LIST OF TASKS:
a – Reproduce the section of the Lumix DMC-GH1 passage from "The Panasonic Lumix DMC-GH1 was" up to and including "horror film Marianne.".
b – Answer these questions using the Lumix DMC-GH1 passage:
(i) What was Panasonic's first MFT camera?
(ii) At what event was the GH1 announced?
(iii) The pilot of which film was shot with a GH1?

The Panasonic Lumix DMC-GH1 is a digital mirrorless interchangeable lens camera adhering to the Olympus and Panasonic developed Micro Four Thirds System (MFT) system design standard. Panasonic classified the GH1 as a hybrid stills/video camera and the GH1 was introduced and marketed as a higher end camera than Panasonic's first MFT camera, the stills only, non-video capable Lumix DMC-G1.

The Panasonic Lumix DMC-GH1 was the second MFT camera introduced under the MFT design standard and the first MFT camera to include HD video recording capability. The GH1 was announced at the April 2009 Photo Marketing Association Annual Convention and Trade Show.

As a part of marketing this camera, Panasonic sponsored some professional filmmakers by allowing them to borrow the GH1 camera for their projects. One such GH1 model camera was used to film the pilot of the Swedish horror film Marianne.

[Saved data entries]
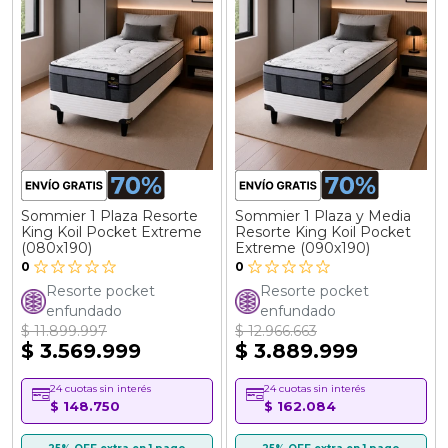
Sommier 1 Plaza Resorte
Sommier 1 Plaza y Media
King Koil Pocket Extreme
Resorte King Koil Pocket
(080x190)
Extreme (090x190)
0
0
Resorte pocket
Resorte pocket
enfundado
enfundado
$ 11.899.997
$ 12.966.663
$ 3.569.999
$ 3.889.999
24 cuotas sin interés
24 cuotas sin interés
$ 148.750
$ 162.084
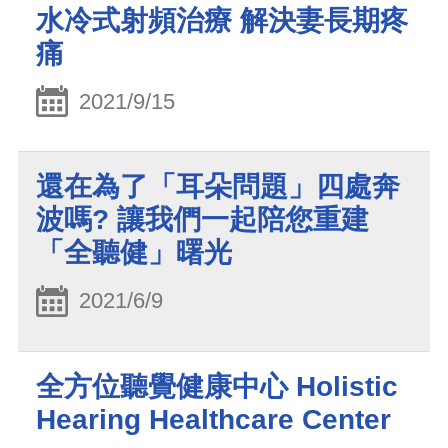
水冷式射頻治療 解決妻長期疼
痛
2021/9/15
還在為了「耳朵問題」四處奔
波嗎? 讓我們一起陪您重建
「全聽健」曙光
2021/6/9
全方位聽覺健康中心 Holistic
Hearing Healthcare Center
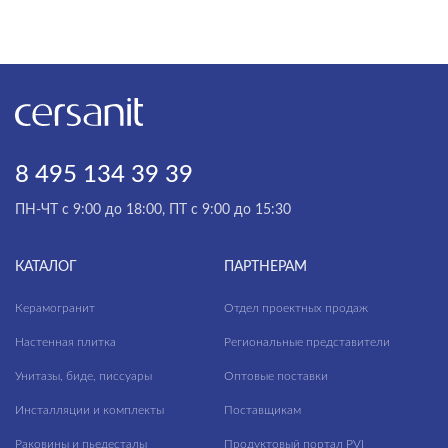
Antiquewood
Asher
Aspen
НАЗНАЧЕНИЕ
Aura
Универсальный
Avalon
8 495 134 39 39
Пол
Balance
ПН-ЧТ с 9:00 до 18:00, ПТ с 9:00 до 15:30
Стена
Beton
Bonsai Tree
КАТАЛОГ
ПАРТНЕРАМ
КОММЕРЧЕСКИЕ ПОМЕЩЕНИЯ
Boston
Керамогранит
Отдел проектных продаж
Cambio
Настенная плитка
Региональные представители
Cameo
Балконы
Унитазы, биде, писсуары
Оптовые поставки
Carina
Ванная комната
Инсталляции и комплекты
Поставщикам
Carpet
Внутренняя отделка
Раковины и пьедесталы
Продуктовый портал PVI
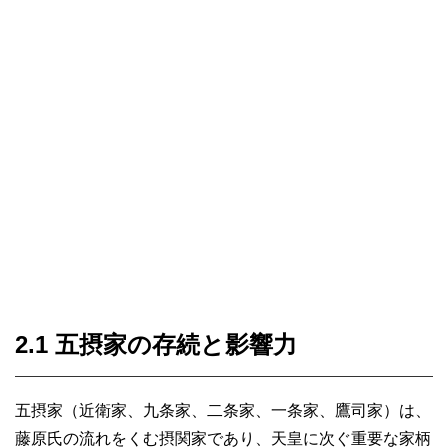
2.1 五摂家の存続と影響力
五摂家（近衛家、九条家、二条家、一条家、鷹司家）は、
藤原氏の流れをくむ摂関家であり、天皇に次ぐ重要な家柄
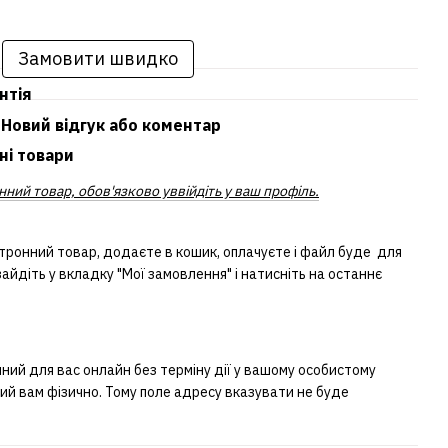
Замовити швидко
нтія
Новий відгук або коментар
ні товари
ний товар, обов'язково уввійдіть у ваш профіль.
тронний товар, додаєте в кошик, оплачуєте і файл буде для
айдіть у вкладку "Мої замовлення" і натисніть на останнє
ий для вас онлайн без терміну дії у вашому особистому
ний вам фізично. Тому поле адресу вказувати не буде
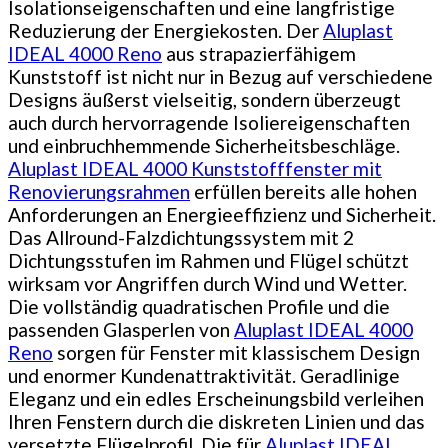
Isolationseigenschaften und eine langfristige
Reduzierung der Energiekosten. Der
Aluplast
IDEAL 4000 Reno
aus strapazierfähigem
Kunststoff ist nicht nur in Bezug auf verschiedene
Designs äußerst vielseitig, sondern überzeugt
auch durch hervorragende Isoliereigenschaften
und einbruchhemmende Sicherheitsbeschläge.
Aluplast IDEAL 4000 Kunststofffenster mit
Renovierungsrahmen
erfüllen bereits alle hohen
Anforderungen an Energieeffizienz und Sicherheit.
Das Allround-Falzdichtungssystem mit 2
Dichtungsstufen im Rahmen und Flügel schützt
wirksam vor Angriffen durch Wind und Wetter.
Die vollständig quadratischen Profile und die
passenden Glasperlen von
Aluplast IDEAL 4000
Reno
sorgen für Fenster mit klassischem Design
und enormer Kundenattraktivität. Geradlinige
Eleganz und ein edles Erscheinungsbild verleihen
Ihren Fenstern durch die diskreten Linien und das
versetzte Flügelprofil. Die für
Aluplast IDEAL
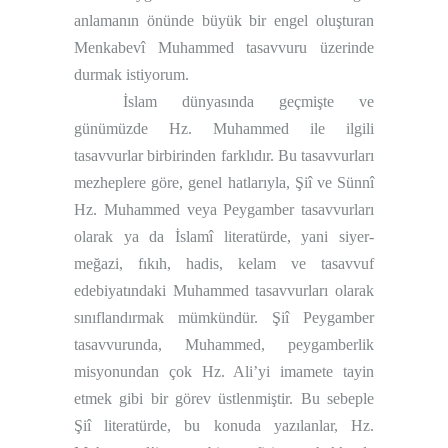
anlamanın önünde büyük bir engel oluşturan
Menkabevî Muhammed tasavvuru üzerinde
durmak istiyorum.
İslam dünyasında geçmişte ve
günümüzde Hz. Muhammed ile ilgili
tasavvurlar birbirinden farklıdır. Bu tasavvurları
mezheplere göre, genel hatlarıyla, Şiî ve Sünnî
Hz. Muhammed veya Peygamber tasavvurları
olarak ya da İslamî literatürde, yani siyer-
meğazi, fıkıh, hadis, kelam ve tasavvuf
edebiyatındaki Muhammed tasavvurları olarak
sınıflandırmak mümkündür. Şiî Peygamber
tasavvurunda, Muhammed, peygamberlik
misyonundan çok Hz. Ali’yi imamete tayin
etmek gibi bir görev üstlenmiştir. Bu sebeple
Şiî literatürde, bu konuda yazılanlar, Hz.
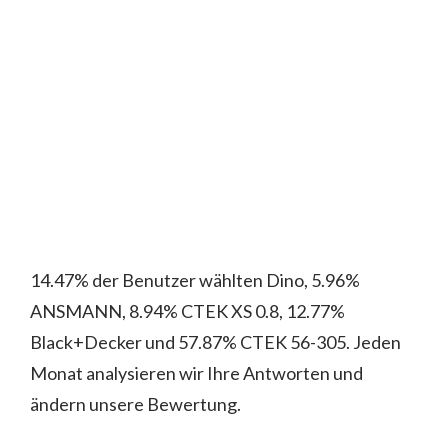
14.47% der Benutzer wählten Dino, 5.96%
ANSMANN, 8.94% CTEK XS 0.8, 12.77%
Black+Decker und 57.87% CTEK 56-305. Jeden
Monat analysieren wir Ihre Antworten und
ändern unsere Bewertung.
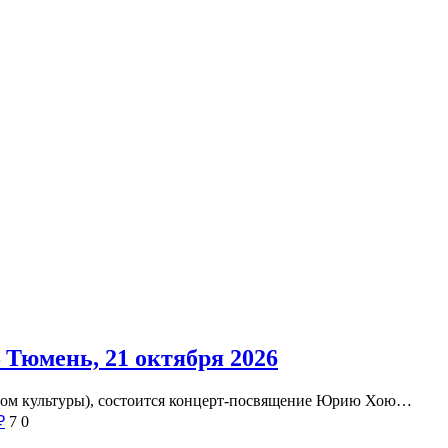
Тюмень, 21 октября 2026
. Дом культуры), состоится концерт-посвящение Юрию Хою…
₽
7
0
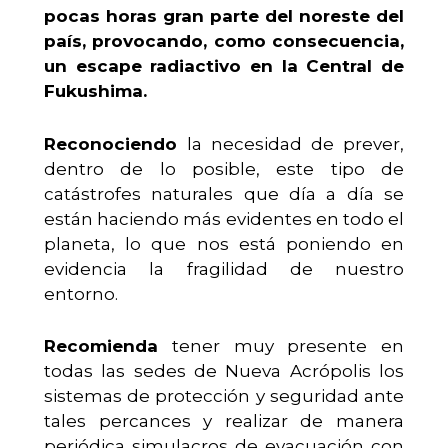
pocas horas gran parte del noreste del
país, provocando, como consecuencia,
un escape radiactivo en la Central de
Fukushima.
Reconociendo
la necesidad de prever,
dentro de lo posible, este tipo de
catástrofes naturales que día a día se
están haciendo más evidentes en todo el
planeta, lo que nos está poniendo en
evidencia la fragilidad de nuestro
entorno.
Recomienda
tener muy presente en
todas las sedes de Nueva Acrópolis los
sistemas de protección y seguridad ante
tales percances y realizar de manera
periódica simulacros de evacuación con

---

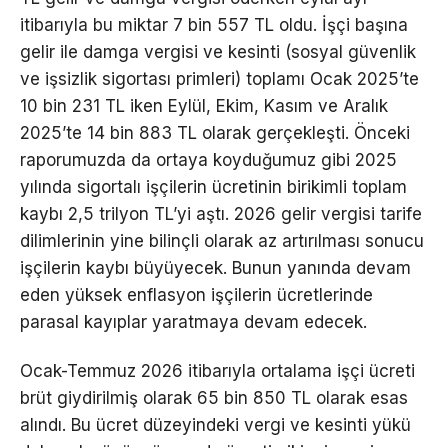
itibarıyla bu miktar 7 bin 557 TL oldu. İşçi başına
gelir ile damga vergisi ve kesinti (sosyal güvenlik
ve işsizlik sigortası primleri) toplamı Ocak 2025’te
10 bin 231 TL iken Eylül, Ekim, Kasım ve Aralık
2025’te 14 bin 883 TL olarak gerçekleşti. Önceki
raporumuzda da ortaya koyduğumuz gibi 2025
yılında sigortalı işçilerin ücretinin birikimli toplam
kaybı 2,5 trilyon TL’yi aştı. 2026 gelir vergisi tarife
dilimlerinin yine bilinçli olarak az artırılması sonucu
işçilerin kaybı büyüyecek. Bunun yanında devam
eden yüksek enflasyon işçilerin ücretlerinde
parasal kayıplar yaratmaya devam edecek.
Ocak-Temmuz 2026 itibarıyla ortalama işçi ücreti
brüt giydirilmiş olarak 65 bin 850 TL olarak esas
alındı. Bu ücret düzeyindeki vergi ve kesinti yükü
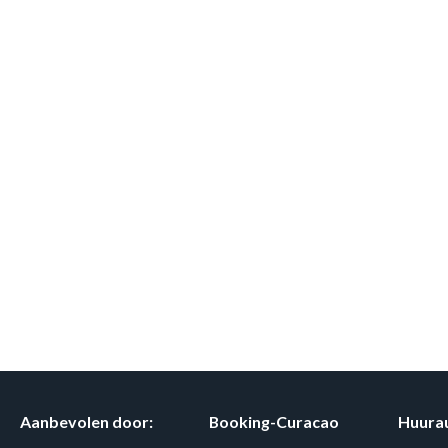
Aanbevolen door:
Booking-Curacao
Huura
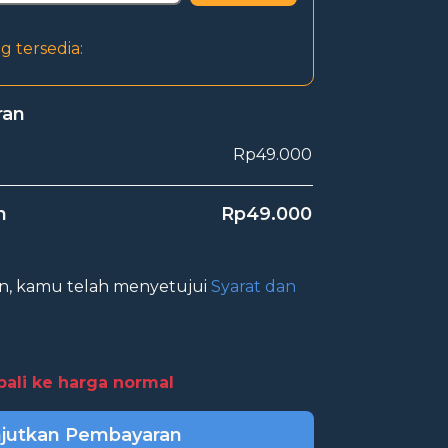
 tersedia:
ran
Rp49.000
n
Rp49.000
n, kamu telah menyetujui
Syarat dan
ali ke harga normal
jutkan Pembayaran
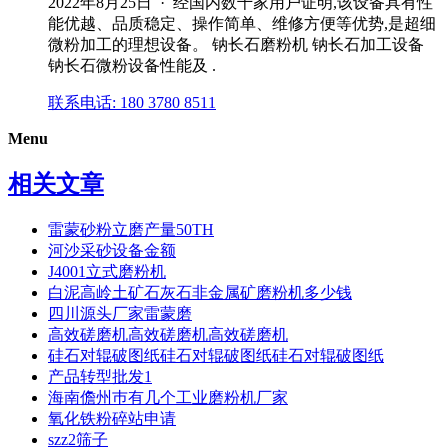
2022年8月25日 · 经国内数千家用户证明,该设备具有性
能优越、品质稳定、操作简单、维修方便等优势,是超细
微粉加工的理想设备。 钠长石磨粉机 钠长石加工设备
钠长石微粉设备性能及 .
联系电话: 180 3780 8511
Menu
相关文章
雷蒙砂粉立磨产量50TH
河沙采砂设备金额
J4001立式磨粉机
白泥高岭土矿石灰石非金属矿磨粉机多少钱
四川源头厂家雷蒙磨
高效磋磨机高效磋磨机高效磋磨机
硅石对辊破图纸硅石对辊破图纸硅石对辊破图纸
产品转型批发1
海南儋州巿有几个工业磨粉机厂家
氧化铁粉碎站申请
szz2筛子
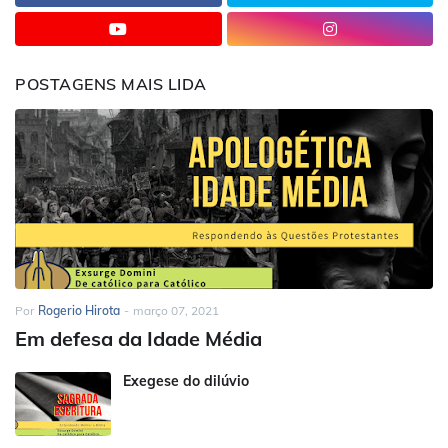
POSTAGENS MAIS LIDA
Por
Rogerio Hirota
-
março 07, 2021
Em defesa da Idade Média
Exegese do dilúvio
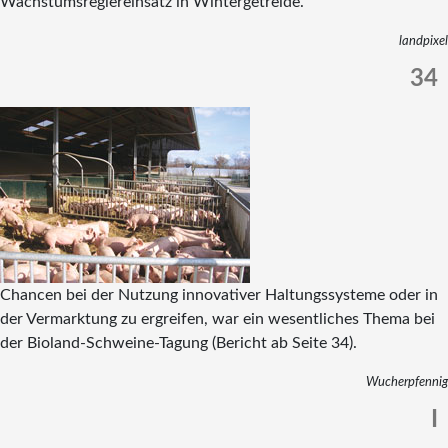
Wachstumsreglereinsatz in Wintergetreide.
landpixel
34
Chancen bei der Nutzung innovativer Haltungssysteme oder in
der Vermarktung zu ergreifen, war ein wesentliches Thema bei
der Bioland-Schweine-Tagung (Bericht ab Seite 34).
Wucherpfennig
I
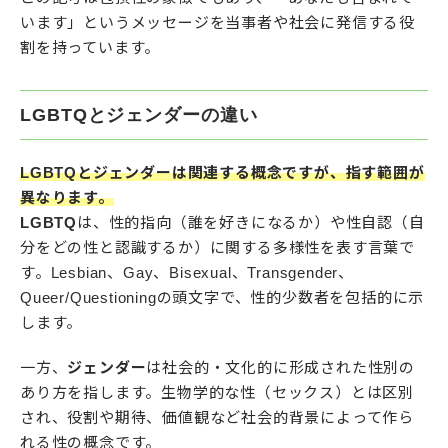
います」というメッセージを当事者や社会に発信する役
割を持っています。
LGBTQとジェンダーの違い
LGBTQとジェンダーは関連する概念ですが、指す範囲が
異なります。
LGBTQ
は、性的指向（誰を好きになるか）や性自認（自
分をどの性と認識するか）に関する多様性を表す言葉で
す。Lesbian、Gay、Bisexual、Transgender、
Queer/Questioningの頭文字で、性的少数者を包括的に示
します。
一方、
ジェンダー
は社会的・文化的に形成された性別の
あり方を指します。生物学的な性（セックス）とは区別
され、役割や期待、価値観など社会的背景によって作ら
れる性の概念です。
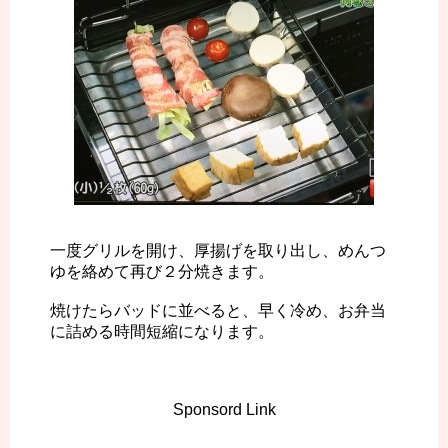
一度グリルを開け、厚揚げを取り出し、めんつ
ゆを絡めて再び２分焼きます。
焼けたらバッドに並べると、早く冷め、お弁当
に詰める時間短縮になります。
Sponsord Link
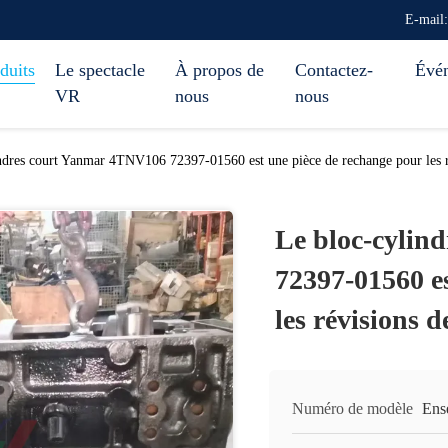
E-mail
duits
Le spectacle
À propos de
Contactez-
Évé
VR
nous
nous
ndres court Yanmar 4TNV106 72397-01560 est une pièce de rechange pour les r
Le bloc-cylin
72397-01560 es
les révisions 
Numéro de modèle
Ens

ANSWER LIST:
a –
The Panasonic Lumix DMC-GH1 was the second MFT camera introduced under the MFT design standard and the first MFT camera to include HD video recording capability. The GH1 was announced at the April 2009 Photo Marketing Association Annual Convention and Trade Show.

As a part of marketing this camera, Panasonic sponsored some professional filmmakers by allowing them to borrow the GH1 camera for their projects. One such GH1 model camera was used to film the pilot of the Swedish horror film Marianne.

b –
(i) The Lumix DMC-G1
(ii) The April 2009 Photo Marketing Association Annual Convention and Trade Show
(iii) The Swedish horror film Marianne